His argument rests on a tension he describes as central to how Malta relates to its own landscape: the pull between accessibility and safety. "Closing off sites of geological interest should never be a decision made lightly." Gatt said, describing Malta's limestone coastline as "cornerstones of our geological heritage" and "open-air classrooms" that restrictions can quietly diminish. "Ideally, these spaces should remain open, allowing the public to experience the islands' natural evolution firsthand," he said.

But he was equally clear that "the very forces that make these locations spectacular also render them inherently unstable" and that, as a rule, "the more spectacular the site, the greater the geological forces that created it", meaning the most admired locations often carry the highest risk of collapse.

What happened in Comino last weekend is not the first experience of such type of happenings. The most dramatic of them was the collapse of Gozo's Azure Window in March 2017 after decades of visible erosion. There had previously been geotechnical assessments and a 2016 emergency order restricting access that was largely ignored by visitors. There was then the 2024 death of 22-year-old Mirabelle Falzon, struck by falling rock while swimming in St Thomas' Bay area; this was further evidence of a pattern rather than a series of unconnected accidents.

That pattern, in Gatt's view, is playing out again right now at Imġiebaħ Bay near Selmun in Mellieħa, where a deep fissure in the cliff overlooking the beach has prompted the local mayor, Gabriel Micallef, to demand the area be closed entirely. A government-commissioned report completed in May 2025 found the unstable rock formation posed "a significant risk to public safety", yet no entry signs were only put up in September, four months later, after months of the mayor pressing the Lands Authority, the Public Works Department, the Environment and Resources Authority and the Coastal Unit for action.

Micallef has argued that signage alone will not keep people safe as the public can still access the area beneath the unstable rock face. For Gatt, this delay between identifying a danger and closing off the danger is precisely the gap a dedicated Geological Service would exist to close.

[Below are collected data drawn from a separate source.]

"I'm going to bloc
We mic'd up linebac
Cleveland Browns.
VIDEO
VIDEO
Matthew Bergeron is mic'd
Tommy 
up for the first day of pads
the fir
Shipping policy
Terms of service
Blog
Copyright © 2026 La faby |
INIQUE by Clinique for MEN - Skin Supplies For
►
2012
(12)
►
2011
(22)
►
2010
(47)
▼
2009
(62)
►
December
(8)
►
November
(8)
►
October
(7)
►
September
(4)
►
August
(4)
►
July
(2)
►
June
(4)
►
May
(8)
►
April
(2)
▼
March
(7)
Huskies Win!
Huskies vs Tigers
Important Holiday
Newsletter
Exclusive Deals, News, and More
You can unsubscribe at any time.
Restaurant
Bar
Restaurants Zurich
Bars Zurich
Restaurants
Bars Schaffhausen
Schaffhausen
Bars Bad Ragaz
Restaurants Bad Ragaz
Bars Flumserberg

What Gatt is proposing is a professional body of geologists tasked with monitoring the structural integrity of high-risk sites using data-driven methods, evaluating collapse risk at popular locations in something closer to real time, and issuing clear, evidence-based guidance on when a site genuinely needs to be closed. Rather than leaving these judgements to whichever government department happens to receive the complaint, he wants the decisions handed to people whose expertise is specifically suited to reading the ground itself. This would not necessarily entail permanent or blanket closures, but rather a more responsive, scientifically grounded alternative to the current cycle of warnings, delays and, ultimately, disasters.

Gatt's vision for the service extends beyond coastal beauty spots. He has also raised concerns about deep excavation work linked to the construction industry, arguing that without a body of experts vetting the geological impact of major building projects, residents may remain largely unaware of the stability of the ground beneath their own homes and workplaces.

What frustrated Gatt most is that this is not a new idea. "It is deeply concerning that opposition to the formal recognition of the geological profession persists in Malta," he said, "even though Malta is the only country in Europe without a national geological service." He said efforts to establish one "have repeatedly faced resistance from quarters that prioritise short-term interests over the public good".

For Gatt, establishing a geological service is "not an optional luxury" but, in his words, "a prerequisite for informed urban planning, environmental stewardship, and the preservation of public safety - and he insists "the government has a fundamental duty to protect its citizens".